=== EXERCISE TEXT ===
<<<<

The 85 ft Leigh Woods tower stands atop a 110 ft red sandstone-clad abutment. In 2002 it was discovered that this was not a solid structure but contained 12 vaulted chambers up to 35 ft high, linked by shafts and tunnels.

Roller-mounted "saddles" at the top of each tower allow movement of the chains when loads pass over the bridge. Though their total travel is minuscule, their ability to absorb forces created by chain deflection prevents damage to both tower and chain.

The bridge has three independent wrought iron chains per side, from which the bridge deck is suspended by eighty-one matching vertical wrought-iron rods ranging from 65 ft at the ends to 3 ft in the centre.
Composed of numerous parallel rows of eyebars connected by bolts, the chains are anchored in tunnels in the rocks 60 ft below ground level at the sides of the gorge. The deck was originally laid with wooden planking, later covered with asphalt, which was renewed in 2009. The weight of the bridge, including chains, rods, girders and deck is approximately 1,500 tons.

==Dimensions==
- Clearance: 245 ft above high water level
- Dip of chains: 70 ft
- Height of towers: 86 ft above deck
- Overall length: 1352 ft
- Overall width: 31 ft
- Span: 702 ft 3 in

==Incidents==
Two men were killed during the construction of the bridge. In 1885, a 22-year-old woman named Sarah Ann Henley survived a suicide attempt off the bridge when her billowing skirts acted as a parachute and she landed in the thick mud banks of the tidal River Avon at low tide; she subsequently lived into her eighties.

The Clifton Suspension Bridge is well known as a suicide bridge and is fitted with plaques that advertise the telephone number of Samaritans. Between 1974 and 1993, 127 people fell to their deaths from the bridge.
In 1998 suicide barriers were installed on the bridge to prevent people jumping. In the four years after installation this reduced the suicide rate from eight deaths per year to four.
Nicolette Powell, the wife of UK rhythm and blues singer Georgie Fame, formerly the Marchioness of Londonderry, jumped to her death from the bridge on 13 August 1993.

In 1957 an RAF Filton-based RAF Vampire jet from 501 Squadron piloted by Flying officer John Greenwood Crossley flew under the deck while performing a victory roll before crashing in Leigh Woods, killing the pilot. The accident caused a landslip that led to the temporary closure of the nearby Portishead Railway. A helicopter from National Police Air Service Filton flew under the bridge during a search in 1997.

On 12 February 2014 the bridge was closed to traffic due to wind for the first time in living memory.

On 11 July 2024, there was a discovery of human remains on the Clifton Suspension Bridge. The bridge was closed to all traffic and all pedestrians during a manhunt that led to the arrest of a murder suspect.

>>>>

=== QUESTIONS ===
(a) From the Clifton Suspension Bridge text, list every measurement named in the Dimensions section, without its figure.
(b) Translate this sentence from the Clifton Suspension Bridge text into Spanish: "On 12 February 2014 the bridge was closed to traffic due to wind for the first time in living memory."
(c) Copy the part of the Clifton Suspension Bridge text that starts with "In 1998 suicide" and ends with "year to four.".

=== DATA FOR REVIEW ===
<<<<

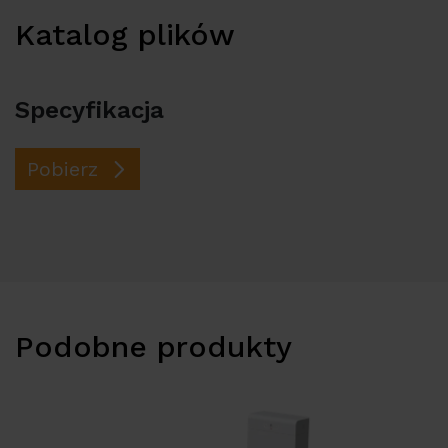
Katalog plików
Specyfikacja
Pobierz
Podobne produkty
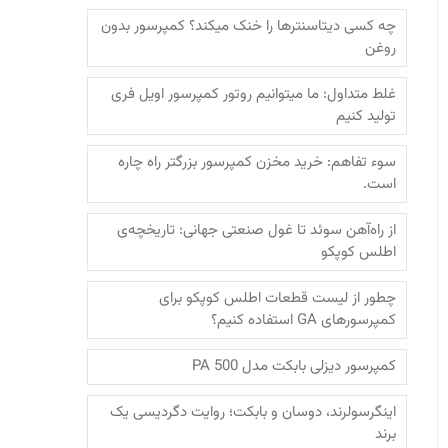
چه کسی دیتاسنترها را خنک میکند؟ کمپرسور بدون
روغن
غلط متداول: ما میتوانیم روتور کمپرسور اویل فری
تولید کنیم
سوء تفاهم: خرید مخزن کمپرسور بزرگتر راه چاره
است.
از راه‌آهن سوئد تا غول صنعتی جهانی: تاریخچه‌ی
اطلس کوپکو
چطور از لیست قطعات اطلس کوپکو برای
کمپرسورهای GA استفاده کنیم؟
کمپرسور دیزلی بابکت مدل PA 500
اینگرسولرند، دوسان و بابکت؛‌ روایت دگردیسی یک
برند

>>>>

=== SOLUTIONS BELOW ===
(a) Clearance, dip of chains, height of towers, overall length, overall width, span

(b) El 12 de febrero de 2014, el puente se cerró al tráfico a causa del viento por primera vez en la memoria de los vivos.

(c)
In 1998 suicide barriers were installed on the bridge to prevent people jumping. In the four years after installation this reduced the suicide rate from eight deaths per year to four.